START DOCUMENT SECTION

I have a column in the format yyyy-MM-dd HH:mm:ss
.
I want to convert it to time in the following format: HH:mm:ss
I was trying the following function but it didn't work out:
date_format(date, 'HH:mm:ss')
How can I achieve this in spark SQL?
my code :
date_format(schedule_date, 'HH:mm:ss')
input: 13-12-2021 4:05:00 AM
expected output: 4:05:00 AM
CodePudding user response:
Your input column schedule_date
seems to be of type string, you need to convert it to TimestampType
before using date_format
function:
import pyspark.sql.functions as F
df = spark.createDataFrame([('13-12-2021 4:05:00 AM',)], ['schedule_date'])
df.withColumn(
'schedule_time',
F.date_format(F.to_timestamp('schedule_date', 'dd-MM-yyy H:mm:ss a'), 'H:mm:ss a')
).show(truncate=False)
# --------------------- -------------
#|schedule_date |schedule_time|
# --------------------- -------------
#|13-12-2021 4:05:00 AM|4:05:00 AM |
# --------------------- -------------
Spark SQL equivalent query:
select date_format(to_timestamp(schedule_date, 'dd-MM-yyy H:mm:ss a'), 'H:mm:ss a') as schedule_time
from df
CodePudding user response:
You could use below.

END DOCUMENT SECTION
START SOURCE MATERIAL

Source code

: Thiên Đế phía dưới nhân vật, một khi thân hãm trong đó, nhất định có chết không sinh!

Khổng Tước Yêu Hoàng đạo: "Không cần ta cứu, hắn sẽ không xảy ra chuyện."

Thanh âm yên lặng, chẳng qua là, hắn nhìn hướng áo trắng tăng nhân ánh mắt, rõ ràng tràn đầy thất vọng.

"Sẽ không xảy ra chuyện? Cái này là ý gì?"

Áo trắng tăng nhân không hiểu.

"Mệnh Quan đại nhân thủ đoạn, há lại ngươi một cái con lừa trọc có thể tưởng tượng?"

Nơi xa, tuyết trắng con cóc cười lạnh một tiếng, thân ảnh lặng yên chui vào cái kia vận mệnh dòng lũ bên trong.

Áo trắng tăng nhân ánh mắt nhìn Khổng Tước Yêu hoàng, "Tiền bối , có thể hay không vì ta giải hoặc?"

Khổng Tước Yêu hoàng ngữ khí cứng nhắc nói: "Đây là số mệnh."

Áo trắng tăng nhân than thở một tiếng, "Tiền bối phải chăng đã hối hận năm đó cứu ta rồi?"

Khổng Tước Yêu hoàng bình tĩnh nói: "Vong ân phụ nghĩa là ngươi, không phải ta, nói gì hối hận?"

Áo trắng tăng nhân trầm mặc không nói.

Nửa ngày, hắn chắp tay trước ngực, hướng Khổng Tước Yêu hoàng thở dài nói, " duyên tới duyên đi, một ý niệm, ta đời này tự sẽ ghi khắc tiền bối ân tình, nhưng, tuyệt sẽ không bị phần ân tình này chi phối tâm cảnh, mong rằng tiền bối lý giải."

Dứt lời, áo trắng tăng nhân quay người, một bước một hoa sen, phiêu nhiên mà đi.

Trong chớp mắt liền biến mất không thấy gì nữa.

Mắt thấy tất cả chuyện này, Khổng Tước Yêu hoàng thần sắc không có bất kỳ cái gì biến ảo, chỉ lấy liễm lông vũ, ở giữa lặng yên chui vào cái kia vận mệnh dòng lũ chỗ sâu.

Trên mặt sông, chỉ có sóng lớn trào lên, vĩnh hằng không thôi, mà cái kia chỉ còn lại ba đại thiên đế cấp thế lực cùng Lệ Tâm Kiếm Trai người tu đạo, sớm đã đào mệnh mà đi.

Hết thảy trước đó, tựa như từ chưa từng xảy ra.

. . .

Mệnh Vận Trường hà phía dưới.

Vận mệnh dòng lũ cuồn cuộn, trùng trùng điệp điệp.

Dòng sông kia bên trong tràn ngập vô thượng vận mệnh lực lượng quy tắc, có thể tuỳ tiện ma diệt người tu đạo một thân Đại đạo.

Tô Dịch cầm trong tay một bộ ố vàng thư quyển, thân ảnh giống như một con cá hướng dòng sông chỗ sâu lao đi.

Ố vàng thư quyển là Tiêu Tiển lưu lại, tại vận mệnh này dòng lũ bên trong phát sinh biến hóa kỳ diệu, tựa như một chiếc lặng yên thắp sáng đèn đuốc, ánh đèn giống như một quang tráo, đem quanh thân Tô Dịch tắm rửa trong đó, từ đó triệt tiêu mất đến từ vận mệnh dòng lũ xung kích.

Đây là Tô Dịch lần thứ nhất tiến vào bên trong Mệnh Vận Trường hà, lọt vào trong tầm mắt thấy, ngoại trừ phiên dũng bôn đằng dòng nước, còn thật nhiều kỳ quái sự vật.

END SOURCE MATERIAL

REQUIREMENT 1:
In the Spark SQL thread, why does the first reply convert schedule_date before passing it to date_format? Answer in one to three sentences.
REQUIREMENT 2:
Carry on the Spark SQL thread from its last line.

ANSWER AREA 1:
The reply says that the schedule_date column seems to be a string. It therefore has to be converted to TimestampType with to_timestamp before the date_format function can be used on it.

ANSWER AREA 2:
# Option 1
import pyspark.sql.functions as F
df = spark.createDataFrame([('13-12-2021 4:05:00 PM',)], ['schedule_date'])
df.withColumn(
'schedule_time',
F.date_format(F.to_timestamp('schedule_date', 'dd-MM-yyy hh:mm:ss aa'), 'hh:mm:ss aa')
).show(truncate=False)
# Option 2
import pyspark.sql.functions as F
df = spark.createDataFrame([('13-12-2021 4:05:00 AM',)], ['schedule_date'])
df.withColumn(
'schedule_time',
F.from_unixtime(F.unix_timestamp('schedule_date', 'dd-MM-yyy hh:mm:ss aa'), 'hh:mm:ss aa')
).show(truncate=False)